**PROBLEM DESCRIPTION**
Please rewrite the listing lines starting at the one containing "ái Bình chất" and ending at the one containing "Bình nhanh và uy tín nhất", replacing "Sài Gòn" with "Hồ Chí Minh" and leaving everything else unchanged. Return only those lines.

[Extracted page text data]

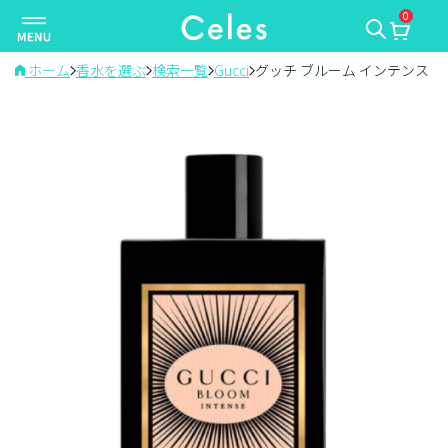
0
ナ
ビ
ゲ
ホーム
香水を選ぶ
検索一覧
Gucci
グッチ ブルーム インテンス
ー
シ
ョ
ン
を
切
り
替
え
--
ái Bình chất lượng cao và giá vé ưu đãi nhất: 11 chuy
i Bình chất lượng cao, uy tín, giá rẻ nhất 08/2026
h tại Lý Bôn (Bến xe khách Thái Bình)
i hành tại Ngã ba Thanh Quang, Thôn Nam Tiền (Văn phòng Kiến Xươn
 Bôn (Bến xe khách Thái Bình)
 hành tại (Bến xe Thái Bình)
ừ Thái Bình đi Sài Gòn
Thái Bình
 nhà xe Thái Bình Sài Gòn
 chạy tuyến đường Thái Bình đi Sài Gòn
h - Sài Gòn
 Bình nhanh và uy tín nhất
--
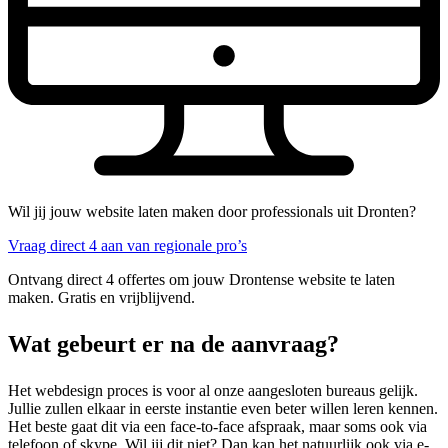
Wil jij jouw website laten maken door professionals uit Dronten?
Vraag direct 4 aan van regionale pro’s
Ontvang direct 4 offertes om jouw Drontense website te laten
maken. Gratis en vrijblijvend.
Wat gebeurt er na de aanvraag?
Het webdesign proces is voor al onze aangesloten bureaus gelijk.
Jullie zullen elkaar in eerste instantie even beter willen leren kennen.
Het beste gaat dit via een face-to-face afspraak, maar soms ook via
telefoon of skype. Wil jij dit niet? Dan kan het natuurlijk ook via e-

**SOLUTION BELOW**
ái Bình chất lượng cao và giá vé ưu đãi nhất: 11 chuy
i Bình chất lượng cao, uy tín, giá rẻ nhất 08/2026
h tại Lý Bôn (Bến xe khách Thái Bình)
i hành tại Ngã ba Thanh Quang, Thôn Nam Tiền (Văn phòng Kiến Xươn
 Bôn (Bến xe khách Thái Bình)
 hành tại (Bến xe Thái Bình)
ừ Thái Bình đi Hồ Chí Minh
Thái Bình
 nhà xe Thái Bình Hồ Chí Minh
 chạy tuyến đường Thái Bình đi Hồ Chí Minh
h - Hồ Chí Minh
 Bình nhanh và uy tín nhất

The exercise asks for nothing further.